On May 25, 2018, the GDPR regulations came into force, implying new requirements on personal data collection and management that ecommerce businesses have to follow. With the Amasty GDPR extension for Magento 2, merchants will get all necessary tools to make their web stores compliant with the GDPR legislation and collect and process customers’ data most transparently and efficiently.
Let’s see in detail what functionality the Magento 2 module provides.
- Customer consents management
- Configurable popups for collecting user consents
The module provides store owners with a beautiful popup window that can be used to ask visitors for data processing consents in a subtle way without too much disturbing. Later, customer consents can be used for Google and Facebook remarketing, marketing automation, A/B testing, and more.
- Consents grids
- Delete requests management
The GDPR module by Amasty also provides a grid for managing delete requests, as it is the customers’ right granted by the GDPR regulations. Admins decide whether to approve such requests or refuse them.
- Extended customer account area
Customers get new options in their accounts enabling them to download (via CSV file), anonymize (irreversible action), and request to delete personal details.
The grid consists of the following columns:
- Date Created;
- Version Number;
- Last Edited;
- Last Edited By;
- Status (Disabled, Enabled);
- Action (Edit).
There is also the Customers Consents Email Queue grid where admins can check statuses of sent emails.
As for the mentioned before delete requests management, the appropriate grid shows the date when a request was submitted, customer name and email, and quantity of completed and pending orders. As for the Actions menu, here you can decide whether you want to approve or deny an account removal request.
As for the main settings, the GDPR Magento 2 module’s configuration is divided into two sections: Geo Ip Data and GDPR. In Geo Ip Data, you can download and import Geo IP database, so that the location of your store users will be identified.
The GDPR section is divided into four tabs: Anonymisation Notifications, Account Deletion Notifications, Consent Request Notifications, and Privacy Checkbox.
In the first three tabs, you should select an email sender and email template for three types of notifications separately.
Now, let’s see how the GDPR extension communicates with the frontend users of your web store.
Below, you can see how the checkbox looks on the registration page:
After installing the GDPR module, customer account area gets a new section – Privacy Settings. Here users can download their personal details in a CSV file, anonymize their personal data, and send requests to delete their accounts.

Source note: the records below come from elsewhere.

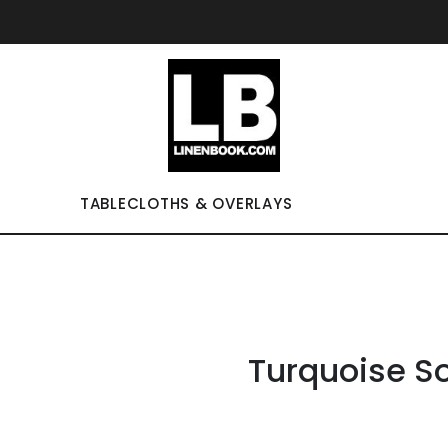
TABLECLOTHS & OVERLAYS
Turquoise So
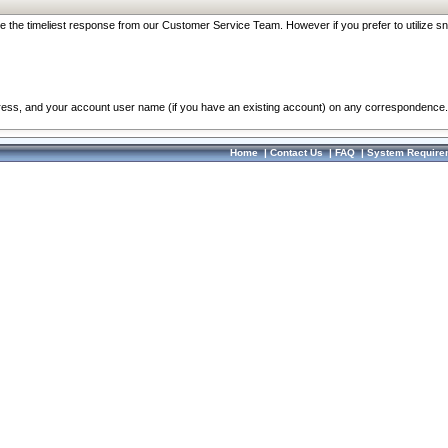
re the timeliest response from our Customer Service Team. However if you prefer to utilize sn
dress, and your account user name (if you have an existing account) on any correspondence.
Home
|
Contact Us
|
FAQ
|
System Require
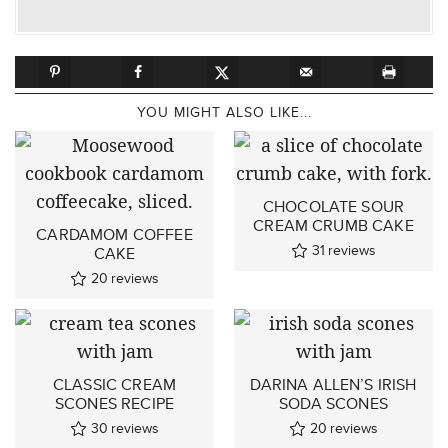
YOU MIGHT ALSO LIKE...
CHOCOLATE SOUR
CREAM CRUMB CAKE
CARDAMOM COFFEE
31
reviews
CAKE
20
reviews
CLASSIC CREAM
DARINA ALLEN’S IRISH
SCONES RECIPE
SODA SCONES
30
reviews
20
reviews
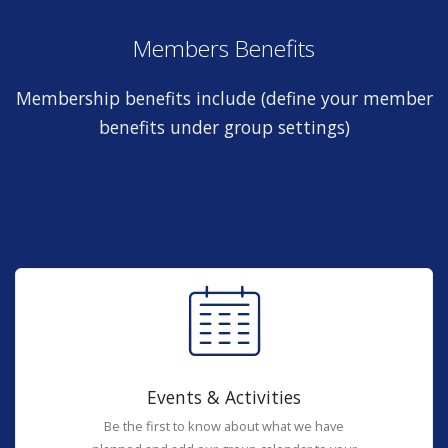
Members Benefits
Membership benefits include (define your member
benefits under group settings)
Events & Activities
Be the first to know about what we have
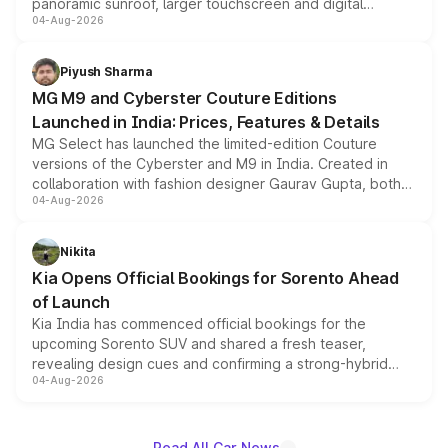
panoramic sunroof, larger touchscreen and digital
04-Aug-2026
instrument cluster borrowed from the Thar Roxx, along
with fresh alloy wheels and revised charging ports across
both rows.
Piyush Sharma
MG M9 and Cyberster Couture Editions
Launched in India: Prices, Features & Details
MG Select has launched the limited-edition Couture
versions of the Cyberster and M9 in India. Created in
collaboration with fashion designer Gaurav Gupta, both
04-Aug-2026
models receive exclusive cosmetic enhancements
inspired by the Serpent Infinity design theme. Limited to
just 50 units each, the special editions are priced above
Nikita
the standard versions and deliveries begin this month.
Kia Opens Official Bookings for Sorento Ahead
of Launch
Kia India has commenced official bookings for the
upcoming Sorento SUV and shared a fresh teaser,
revealing design cues and confirming a strong-hybrid
04-Aug-2026
powertrain, though pricing and the launch date remain
unannounced for now.
Read All Car News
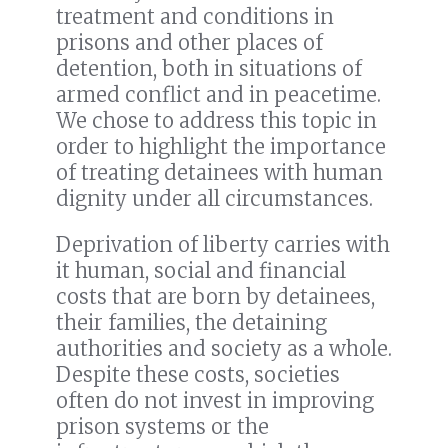
treatment and conditions in
prisons and other places of
detention, both in situations of
armed conflict and in peacetime.
We chose to address this topic in
order to highlight the importance
of treating detainees with human
dignity under all circumstances.
Deprivation of liberty carries with
it human, social and financial
costs that are born by detainees,
their families, the detaining
authorities and society as a whole.
Despite these costs, societies
often do not invest in improving
prison systems or the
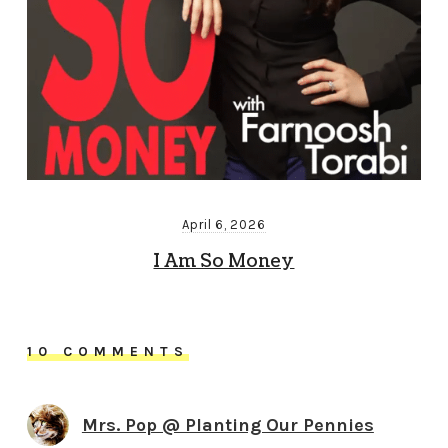
April 6, 2026
I Am So Money
10 COMMENTS
Mrs. Pop @ Planting Our Pennies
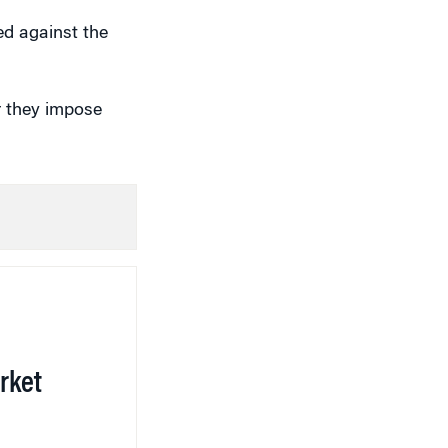
d against the
r they impose
rket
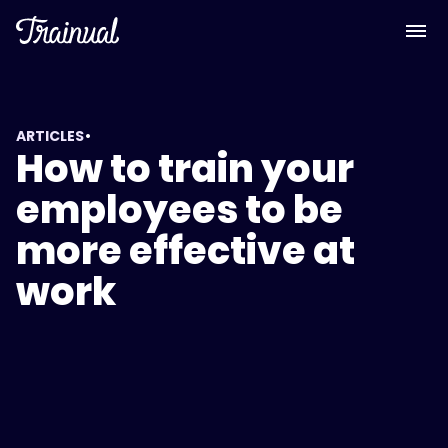
•
ARTICLES
How to train your
employees to be
more effective at
work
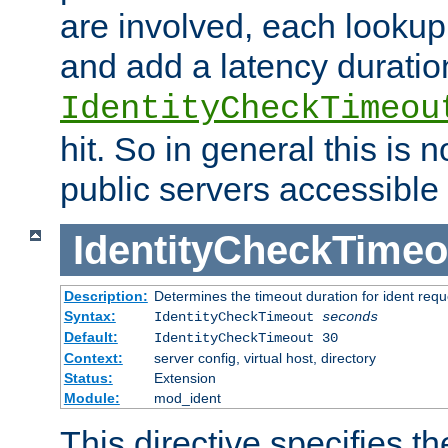
are involved, each lookup 
and add a latency duratio
IdentityCheckTimeou
hit. So in general this is 
public servers accessible 
IdentityCheckTimeo
Description:
Determines the timeout duration for ident requ
Syntax:
IdentityCheckTimeout
seconds
Default:
IdentityCheckTimeout 30
Context:
server config, virtual host, directory
Status:
Extension
Module:
mod_ident
This directive specifies th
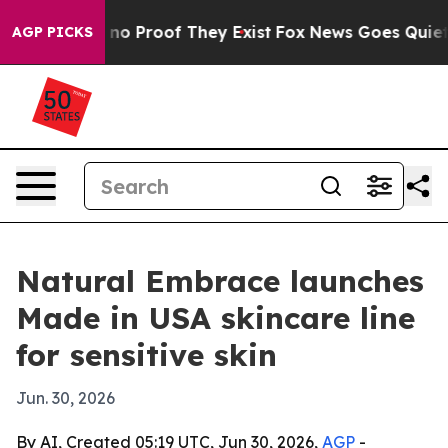
ut Offers no Proof They Exist
Fox News Goes Quiet as '
AGP PICKS
Natural Embrace launches
Made in USA skincare line
for sensitive skin
Jun. 30, 2026
By AI, Created 05:19 UTC, Jun 30, 2026,
AGP
-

Anonymization of personal data changes how it looks in the account information by substituting customer’s contact and address details with the random sequence of symbols.
Magento 2 GDPR 1.2.1
- Possibility to edit the list of EU countries in the admin panel was implemented.
- Possibility to switch on/off anonymization, deletion, and download actions of personal data for customers was added.
- New feature: personal data of an order made by a guest can be anonymized now.
Magento 2 GDPR 1.1.7
- New option: possibility to disallow optional cookies.
The Amasty’s new module for GDPR compliance brings merchants a comprehensive toolset to follow the latest EU legislation requirements. With the module’s features, you are enabled to collect, process and store customers’ personal data most properly and effectively. The price of the Magento 2 extension is $199 with free lifetime updates and 90 days of free support included.